Need so inputs or advice on this, I have a sql server table that I need to sometimes truncate (completely wipe out data) or delete several rows from periodically. Then I also need to insert new rows based on the rows in a featureclass. I don't have a problem updating it, I just use arcpy.da.InsertCursor but maybe this is not the best? For deleting a row or totally wiping out the table row, should I be using ArcSDESQLEXECUTE? I tried using data management>table>delete rows but it seems to be just applicable to esri tables and features. I actually tried ArcSDESQLEXECUTE, passed a sql statement like "DELETE * FROM TABLE", but I keep hitting this "Sream" type error.
I need to setup my python code to run this kind of admin task on the sql table.
Hope you guys can give some tips. Thanks
"DELETE * FROM table" is a SQL syntax error. You should not use DELETE when TRUNCATE is appropriate, though the difference only really manifests in large tables (over 100k rows)
Any table can be registered with the geodatabase via right-click "Register with geodatabase", provided you're willing to have an SDE-set registered rowid column.

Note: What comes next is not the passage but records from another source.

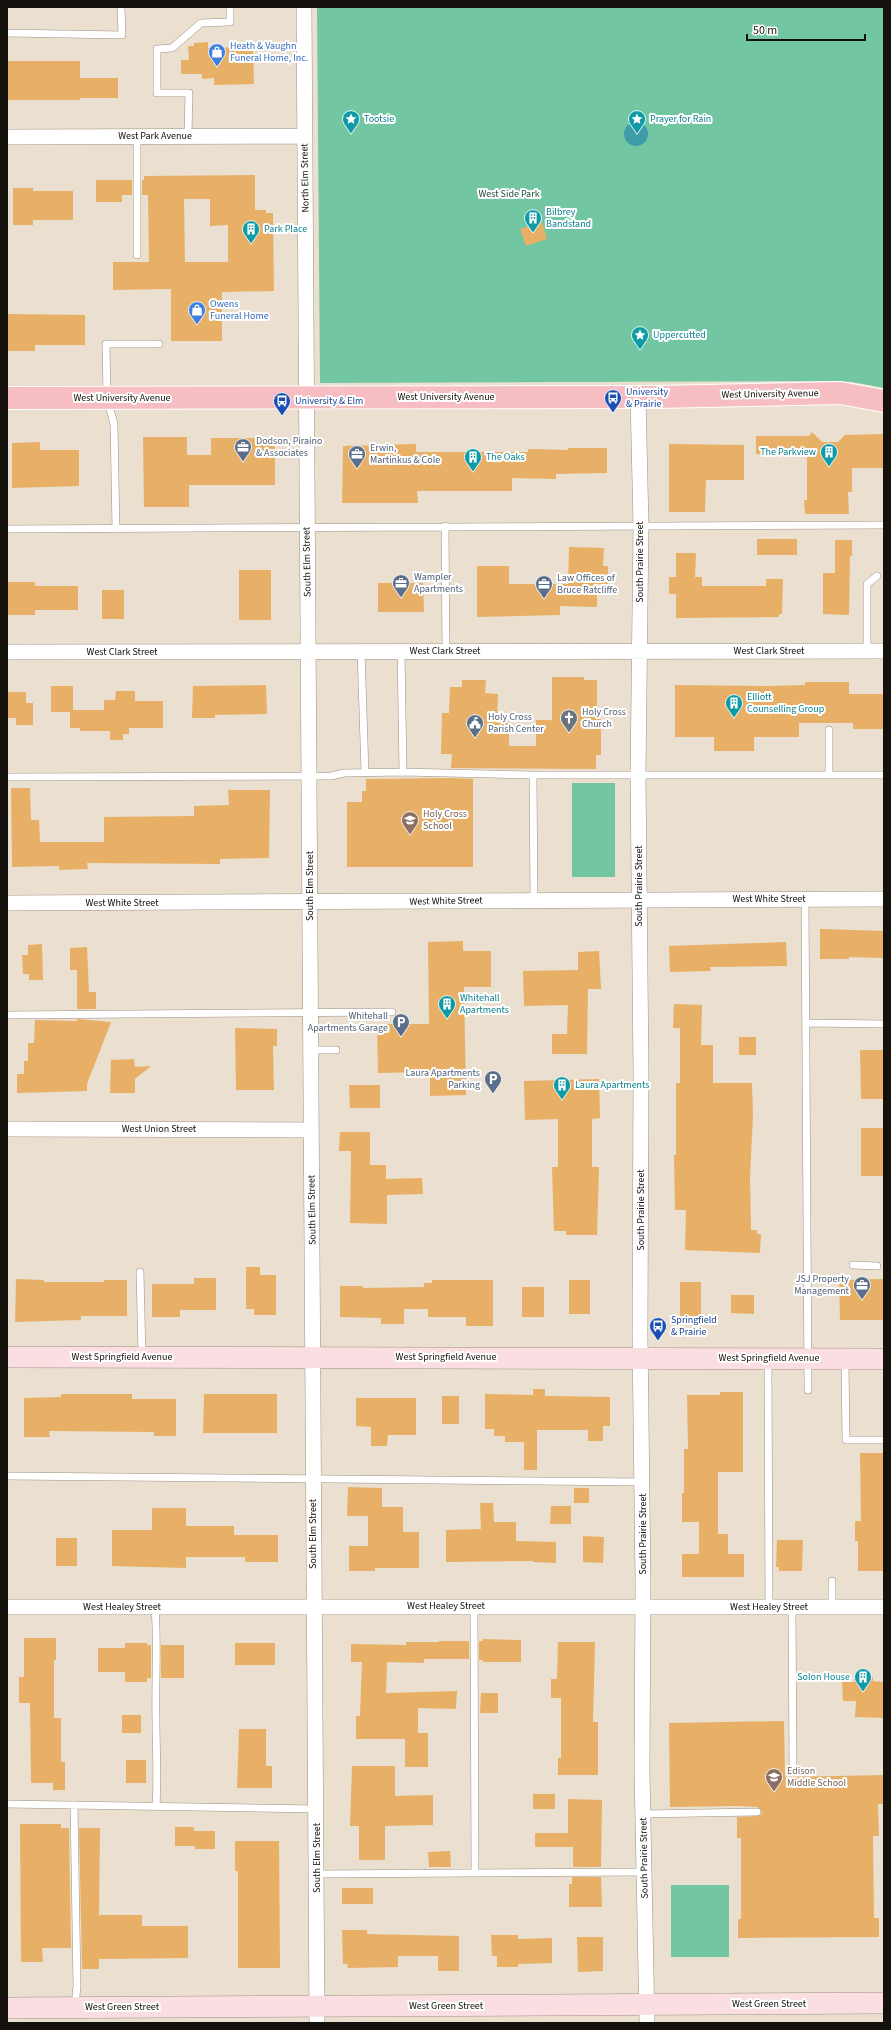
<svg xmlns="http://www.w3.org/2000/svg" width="891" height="2030" font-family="'Source Sans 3',sans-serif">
<rect width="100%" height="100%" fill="#ebdfd0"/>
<path fill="#73c6a2" d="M317,7h567v381l-32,-6 -19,-1 -513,2z
M572,783h43v94h-43z
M671,1885h58v72h-58z"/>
<path fill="#3f9daa" d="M624 134a12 12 0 1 1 24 0a12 12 0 1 1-24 0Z"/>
<path fill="#e7b066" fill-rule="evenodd" d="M208,42v6l34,-1v2h11l1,35 -40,1v-7l-12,1v-5h-21v-14h8l-1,-14h6v-3z
M7,61h73v17h38v20h-38v2h-73z
M255,175v35h11v3h7l1,78 -52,1v49h-51v-52l-58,1v-28h36l-1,-67h-6v-15h2v-4zM184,199h26v27l18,-1v37h-43z
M96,180h36v15h-10v7h-26z
M13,188h20v3h40v29h-40v5h-20z
M542,222l5,17 -21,7 -6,-17z
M7,314l78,1v30h-50v6h-28z
M812,432l10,10h16l7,-7 39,-1v34h-32v24h-4l1,22h-44l-1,-14h3v-46h-51v-18h53z
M143,437h44v18h24v-17h64v47h-86v22h-45z
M40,442v8h39v36l-67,2v-45z
M416,444v8h112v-3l40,1v-2h39v25l-51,1v5l-44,-1v13h-95l1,12h-76l1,-57z
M669,444l75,1v35h-38l-1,32h-36z
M757,539h40v16h-40z
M835,540h17v16h-2l-1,59 -26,-1v-41h12z
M569,547l35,1 -1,18h5v18h-11v23l-37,-1v9l-83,2v-51h32v18h59z
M676,553h20l-1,24h7v9h64v-7h17l-1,35h-3v3l-103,1v-24h-7v-17h7z
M239,570h32v50h-32z
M7,582h28v4h43v24h-43v5h-28z
M378,583h45l1,29h-46z
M102,590h22v29h-22z
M552,677h32v3h13v39h4v36h-5v14l-145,-1 1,-14h-11l1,-41h7l1,-26h12v-7h24l-1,13 13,1 -1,29h12v23h27v-26h16z
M805,682h44v12h35v35h-31v-6h-54v14h-45v14h-40v-14h-39v-52l93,1 37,-1z
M266,685l1,29 -52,1v3h-23l1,-32z
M51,686h22v24h31v-10h11l1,-9h19v10h28v27h-34v6h-6v6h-13v-9h-30v-3h-10v-16h-19z
M7,692h19v11h7v22h-17v-7h-9z
M451,778l22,1v88h-126v-65h15v-11h4v-12z
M11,788h19l1,32h8l1,22h64v-25l90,-1v-10l35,-1 -1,-15h42l-1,68 -49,1v5l-133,-1 1,6 -29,1v-4l-47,1z
M820,929l64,2v27l-35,-1v2h-29z
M463,941v10h28v36h-27l2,108 -36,1v-24l-52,1 -1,-49h52l-1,-82z
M786,942l1,24 -77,1 1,4 -41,1 -1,-26z
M42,944l1,36h-14v-6h-6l-1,-19h6v-10z
M87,947l2,45h7v17h-19v-39h-7v-22z
M599,951l2,38h-13l-1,65h-35v-20h15l1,-29 -44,1 -1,-35 55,-1v-18z
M674,1004l28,1 -1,40h12v38h39l1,32 -3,63 1,52h6v4h4l-1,19 -75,-3 1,-40h-11l-1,-55h2v-72h4v-55h-7z
M77,1019l34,3 -24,62v7l-70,2v-19h7v-13h4v-18h6l1,-23 42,1z
M235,1028l42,1v17h-4l1,44h-38z
M739,1037h17v18h-17z
M860,1050h24v49h-23z
M134,1059l1,8 16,-1 -16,13v14h-25l1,-33z
M599,1079l1,39 -8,1v48h7l-2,68h-31v-4h-12l-2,-64h6v-48l-33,1 -1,-39z
M349,1085h31v23h-30z
M861,1128h23v48h-23z
M340,1132h30v33h16v14l36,-1 1,16 -36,1v29l-37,-1 1,-72h-12z
M246,1267h14v8h16v40h-22v-6h-8z
M194,1278h22v32h-36v7h-28v-33h42z
M16,1279l28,1v2h60v-2h23v36h-46v4l-66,2z
M884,1279v41h-44l-1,-40z
M432,1280h61v46h-27v-9h-38v-8h-24v15h-23v-6l-41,-1v-31h23v2l61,-1v-4h8z
M569,1280h21v34h-21z
M680,1282h21v35h-21z
M522,1287h22v30h-22z
M731,1295h23v19l-23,-1z
M533,1389h12v7h7l58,1v29h-7v15h-15v-11h-51v40h-13v-28h-19v-6h-11v-7h-9v-35l48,1z
M720,1392h23v80h-25v62h10v20h16v23h-62v-23h17v-32h-17v-29h2v-44h4l-1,-54h33z
M61,1394h71v5h44v37h-22v-4l-105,-1 1,6h-26v-39l37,-1z
M204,1394h73v39h-74z
M442,1396h17v28h-17z
M356,1398h60v37h-28l-1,11h-16v-19l-15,-1z
M860,1453h24v118h-26v-30h-3v-20h6z
M348,1487l34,1v19h21v25h16v36h-44v3h-26v-25h19v-30h-21z
M574,1488h15v15h-15z
M480,1503h13l1,19h22v19l40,1v21l-23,-1v-1l-87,1v-32l35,-1z
M551,1506h20v18h-21z
M152,1508h34v18h48v9h44v27h-33v-5h-59v11l-74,-2v-36h40z
M583,1536l21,1 -1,26 -20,-1z
M56,1538h21v28h-21z
M777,1540h26l-1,31h-23v-4h-3z
M24,1638h32v22h-2v58h7v44h4v28h-12v-7h-22l-1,-80h-11v-26h5z
M483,1639l38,1v22h-38v-2h-4v-19h4z
M439,1641h30v18h-45v4l-37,-1 -1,31 71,-2 -1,18 -38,-1v25h10v34h-23v-28h-49v-23h4l2,-54h-11v-18l55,1v-3h33z
M558,1642h37l-2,80h5v53h-40v-17h3v-60h-10v-19h6z
M125,1643h22v2h4v33h-4v4h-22v-10h-27v-24h27z
M235,1643h40v22h-40z
M161,1645h23v33h-23z
M854,1677h19v4l11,1v36l-29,-1 1,-16h-13l-1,-19h12z
M481,1693h17v20h-18z
M122,1715h19v18h-19z
M784,1721l1,56 99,-2v29h-6l1,32h-6l1,82h5v19l-141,1v-19h3v-81h-4v-21l22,-1 3,-2 -1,-4 -4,-3 -20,-1 -67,1 -1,-84z
M239,1729h27v37h6v22h-35z
M126,1760h20v23h-20z
M352,1766h43v30l38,-1v30l-48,1v34h-26v-34h-9z
M533,1794h22v15h-22z
M568,1799l34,1 -1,67h-28v-20h-38v-14h33z
M20,1824h41v4h8l2,120h-29l1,14h-22z
M175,1827h19v4h21v18h-20v-3h-20z
M79,1828h21l-1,87h43v11h46v32l-89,1v10h-17z
M235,1841h44l1,127h-42v-97h-3z
M450,1851l1,16h-22l-1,-15z
M572,1877h29l1,30h-33v-23h3z
M342,1888h31v16h-31z
M342,1930h25v4l92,2v35h-21v-15h-40v11l-50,1 -1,-4h-4z
M491,1935h27v4l34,-1v25l-34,1v3h-21v-11h-5z
M577,1937h26v34l-25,1z"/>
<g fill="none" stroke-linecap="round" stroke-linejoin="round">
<g stroke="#9c9183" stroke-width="8">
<path id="lane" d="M7,33l115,2 -1,-28
M137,136v119
M188,136l1,-43h-32v-44l15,-1 29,-25 29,-1v-15
M445,526l1,125
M7,529l877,-4
M116,529l-2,-105 -7,-26 -1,-54h53
M361,651l4,121
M401,651l2,121
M867,651v-67l10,-8
M829,730v45
M533,775l1,125
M7,777l324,-1 13,-3 59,-1 130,3h351
M805,899l3,491
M7,1015l385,-3
M807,1023l77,1
M311,1050h25
M853,1265l24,1
M140,1272l2,84
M845,1360l1,80h38
M768,1361l1,246
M7,1476l636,6
M832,1581v26
M474,1606l1,267
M155,1607c3,38 0,76 1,113 0,29 2,57 0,86
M792,1607l1,162
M7,1804l310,5
M74,1805l3,181 -2,21
M643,1814l114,-2
M317,1874l327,-2"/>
</g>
<g stroke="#9c9183" stroke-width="16">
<path id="street" d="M304,7l13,2016
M7,137l297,-1
M638,397l3,128 -3,250 3,297 -1,263 3,249 -1,187 5,252
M7,652l877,-1
M7,903l877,-4
M7,1129l304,1
M7,1607h877"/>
</g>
<g stroke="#9c9183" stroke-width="22">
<path id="secondary" d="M7,1357l877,2
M7,2008l877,-5"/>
</g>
<g stroke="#fff" stroke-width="24">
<path id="primary" d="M7,398l650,-1 183,-4 44,8"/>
</g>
<use href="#lane" stroke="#fff" stroke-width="7"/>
<use href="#street" stroke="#fff" stroke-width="15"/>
<use href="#secondary" stroke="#fadee1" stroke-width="21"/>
<use href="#primary" stroke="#f6bdc2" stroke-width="22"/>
</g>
<defs>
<g id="shop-pin" transform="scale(0.9)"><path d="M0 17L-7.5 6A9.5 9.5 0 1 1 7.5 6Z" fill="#3f7fe0" stroke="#fff"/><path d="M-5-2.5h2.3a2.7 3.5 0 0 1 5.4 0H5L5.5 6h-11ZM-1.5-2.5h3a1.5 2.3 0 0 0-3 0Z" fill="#fff"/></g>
<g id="sight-pin" transform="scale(0.9)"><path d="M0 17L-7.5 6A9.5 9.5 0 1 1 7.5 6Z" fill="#0f9aa8" stroke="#fff"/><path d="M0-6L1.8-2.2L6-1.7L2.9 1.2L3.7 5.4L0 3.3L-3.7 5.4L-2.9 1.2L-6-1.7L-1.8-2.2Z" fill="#fff"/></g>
<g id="building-pin" transform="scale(0.9)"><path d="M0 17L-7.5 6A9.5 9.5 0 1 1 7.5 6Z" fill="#0f9aa8" stroke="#fff"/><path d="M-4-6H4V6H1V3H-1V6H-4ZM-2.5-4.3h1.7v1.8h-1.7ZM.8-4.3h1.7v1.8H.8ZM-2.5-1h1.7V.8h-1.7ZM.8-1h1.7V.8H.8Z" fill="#fff"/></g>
<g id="bus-pin" transform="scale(0.9)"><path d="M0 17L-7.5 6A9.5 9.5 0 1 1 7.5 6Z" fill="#1a4fb4" stroke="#fff"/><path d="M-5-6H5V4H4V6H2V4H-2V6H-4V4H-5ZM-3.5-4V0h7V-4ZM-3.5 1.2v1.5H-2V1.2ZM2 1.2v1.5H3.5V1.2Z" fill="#fff"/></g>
<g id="office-pin" transform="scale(0.9)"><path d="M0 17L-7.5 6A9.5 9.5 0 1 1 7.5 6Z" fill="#5c6f8a" stroke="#fff"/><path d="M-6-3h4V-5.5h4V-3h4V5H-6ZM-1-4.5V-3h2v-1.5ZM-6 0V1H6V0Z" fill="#fff"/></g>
<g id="church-pin" transform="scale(0.9)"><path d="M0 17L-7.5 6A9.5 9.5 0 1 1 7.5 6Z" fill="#6b7280" stroke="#fff"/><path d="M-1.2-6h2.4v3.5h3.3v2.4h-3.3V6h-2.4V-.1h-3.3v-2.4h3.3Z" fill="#fff"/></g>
<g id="civic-pin" transform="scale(0.9)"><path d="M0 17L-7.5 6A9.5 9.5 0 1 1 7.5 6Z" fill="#5c6f8a" stroke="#fff"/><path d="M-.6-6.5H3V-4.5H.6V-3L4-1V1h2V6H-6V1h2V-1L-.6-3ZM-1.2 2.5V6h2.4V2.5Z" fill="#fff"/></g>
<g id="school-pin" transform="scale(0.9)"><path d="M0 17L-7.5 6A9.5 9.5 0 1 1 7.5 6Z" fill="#8d6e63" stroke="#fff"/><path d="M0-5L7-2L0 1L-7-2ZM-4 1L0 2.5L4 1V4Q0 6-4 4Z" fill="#fff"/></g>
<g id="parking-pin" transform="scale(0.9)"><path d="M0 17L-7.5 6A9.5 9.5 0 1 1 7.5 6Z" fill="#5c6f8a" stroke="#fff"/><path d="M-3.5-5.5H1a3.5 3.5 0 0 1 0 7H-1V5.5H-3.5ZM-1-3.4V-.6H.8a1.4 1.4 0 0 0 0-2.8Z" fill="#fff"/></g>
</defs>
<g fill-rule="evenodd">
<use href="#shop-pin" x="217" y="52"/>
<use href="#sight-pin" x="351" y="119"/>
<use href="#sight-pin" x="637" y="119"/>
<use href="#building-pin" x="533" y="218"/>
<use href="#building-pin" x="251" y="229"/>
<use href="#shop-pin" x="197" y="310"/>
<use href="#sight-pin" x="640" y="335"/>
<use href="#bus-pin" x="613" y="398"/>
<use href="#bus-pin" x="282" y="401"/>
<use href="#office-pin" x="243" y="447"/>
<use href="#building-pin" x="829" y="452"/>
<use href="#office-pin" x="357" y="454"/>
<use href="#building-pin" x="473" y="457"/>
<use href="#office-pin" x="401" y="583"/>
<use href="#office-pin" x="544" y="584"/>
<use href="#building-pin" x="734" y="703"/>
<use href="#church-pin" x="569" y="718"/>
<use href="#civic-pin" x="475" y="723"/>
<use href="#school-pin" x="410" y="820"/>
<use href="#building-pin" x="447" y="1004"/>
<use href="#parking-pin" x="401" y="1022"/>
<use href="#parking-pin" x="493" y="1079"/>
<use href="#building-pin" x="562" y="1085"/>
<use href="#office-pin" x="862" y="1285"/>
<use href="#bus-pin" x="658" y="1326"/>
<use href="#building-pin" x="863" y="1677"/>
<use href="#school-pin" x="774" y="1777"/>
</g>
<g text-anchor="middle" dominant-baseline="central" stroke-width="4" stroke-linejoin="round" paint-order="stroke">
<g font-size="10" fill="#366cbe" stroke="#fff" text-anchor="start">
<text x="230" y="46">Heath &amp; Vaughn<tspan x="230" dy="12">Funeral Home, Inc.</tspan></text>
<text x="210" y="304">Owens<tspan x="210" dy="12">Funeral Home</tspan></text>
</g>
<g font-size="10" fill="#0d838f" stroke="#fff" text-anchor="start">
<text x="364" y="119">Tootsie</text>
<text x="650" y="119">Prayer for Rain</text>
<text x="546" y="212">Bilbrey<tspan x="546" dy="12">Bandstand</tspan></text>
<text x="264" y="229">Park Place</text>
<text x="653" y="335">Uppercutted</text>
<text x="816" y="452" text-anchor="end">The Parkview</text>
<text x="486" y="457">The Oaks</text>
<text x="747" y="697">Elliott<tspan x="747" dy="12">Counselling Group</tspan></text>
<text x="460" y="998">Whitehall<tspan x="460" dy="12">Apartments</tspan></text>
<text x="575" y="1085">Laura Apartments</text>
<text x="850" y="1677" text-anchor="end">Solon House</text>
</g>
<g font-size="10" fill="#14100b" stroke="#fff">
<text x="155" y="136">West Park Avenue</text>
<text transform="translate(305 178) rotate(-91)">North Elm Street</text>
<text transform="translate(770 394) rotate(-1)">West University Avenue</text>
<text x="446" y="397">West University Avenue</text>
<text x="122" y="398">West University Avenue</text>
<text transform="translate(307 562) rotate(-91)">South Elm Street</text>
<text transform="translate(640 562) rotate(-90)">South Prairie Street</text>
<text x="445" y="651">West Clark Street</text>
<text x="769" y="651">West Clark Street</text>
<text x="122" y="652">West Clark Street</text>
<text transform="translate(310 886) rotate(-90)">South Elm Street</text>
<text transform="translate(639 886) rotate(-90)">South Prairie Street</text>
<text x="769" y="899">West White Street</text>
<text transform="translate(446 901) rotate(-1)">West White Street</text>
<text x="122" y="903">West White Street</text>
<text x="159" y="1129">West Union Street</text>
<text transform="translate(312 1210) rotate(-91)">South Elm Street</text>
<text transform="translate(641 1210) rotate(-90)">South Prairie Street</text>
<text x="122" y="1357">West Springfield Avenue</text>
<text x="446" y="1357">West Springfield Avenue</text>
<text x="769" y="1358">West Springfield Avenue</text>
<text transform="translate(313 1534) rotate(-90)">South Elm Street</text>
<text transform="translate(643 1534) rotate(-90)">South Prairie Street</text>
<text x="446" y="1606">West Healey Street</text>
<text x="122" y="1607">West Healey Street</text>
<text x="769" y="1607">West Healey Street</text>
<text transform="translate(317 1858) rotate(-90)">South Elm Street</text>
<text transform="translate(644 1858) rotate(-91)">South Prairie Street</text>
<text x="769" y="2004">West Green Street</text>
<text x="446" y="2006">West Green Street</text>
<text x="122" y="2007">West Green Street</text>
</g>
<g font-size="10" fill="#224c3b" stroke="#fff">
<text x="509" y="194">West Side Park</text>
</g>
<g font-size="10" fill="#164399" stroke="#fff" text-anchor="start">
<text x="626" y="392">University<tspan x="626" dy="12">&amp; Prairie</tspan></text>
<text x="295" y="401">University &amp; Elm</text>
<text x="671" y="1320">Springfield<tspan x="671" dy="12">&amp; Prairie</tspan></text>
</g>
<g font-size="10" fill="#4e5e75" stroke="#fff" text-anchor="start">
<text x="256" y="441">Dodson, Piraino<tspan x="256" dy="12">&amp; Associates</tspan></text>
<text x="370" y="448">Erwin,<tspan x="370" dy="12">Martinkus &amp; Cole</tspan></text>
<text x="414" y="577">Wampler<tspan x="414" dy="12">Apartments</tspan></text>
<text x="557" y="578">Law Offices of<tspan x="557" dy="12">Bruce Ratcliffe</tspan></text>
<text x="488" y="717">Holy Cross<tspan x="488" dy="12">Parish Center</tspan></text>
<text x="388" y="1016" text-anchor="end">Whitehall<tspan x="388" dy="12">Apartments Garage</tspan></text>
<text x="480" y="1073" text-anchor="end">Laura Apartments<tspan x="480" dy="12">Parking</tspan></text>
<text x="849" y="1279" text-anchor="end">JSJ Property<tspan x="849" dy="12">Management</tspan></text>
</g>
<g font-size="10" fill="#5b616d" stroke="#fff" text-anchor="start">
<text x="582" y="712">Holy Cross<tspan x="582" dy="12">Church</tspan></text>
</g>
<g font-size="10" fill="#785e54" stroke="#fff" text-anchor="start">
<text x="423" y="814">Holy Cross<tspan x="423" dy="12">School</tspan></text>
<text x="787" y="1771">Edison<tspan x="787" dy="12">Middle School</tspan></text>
</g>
</g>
<rect width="891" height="2030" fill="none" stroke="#14100b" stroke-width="16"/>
<path d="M747 34v6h118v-6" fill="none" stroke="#14100b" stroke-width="2"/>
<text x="753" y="34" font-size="12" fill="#14100b" stroke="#ffffff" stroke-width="3" paint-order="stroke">50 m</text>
</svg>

Any table with a unique not-NULL integer column can be registered with a USER-set rowid column via sdetable -o register- (actually, any table can be registered without a rowid, but ArcGIS might be expecting a rowid column)
Tried to right-click on the table but when I go to manage, all is greyed out. This sql database is actually managed by someone else and have tables that are being used in another business process. The table im trying to update will be an input for a reporting process using reporting tool. probably I should be asking our dba for some inputs as well. But since I can use insertcursor, should it be possible for me to use updatecursor to delete rows? or this is very inefficient?
You must be the table owner to register a table.
Have you tried using the delete or truncate tools? You might need to be owner to truncate, or it might just be a required GRANT.
DELETE is always inefficient, because it's a logged transaction.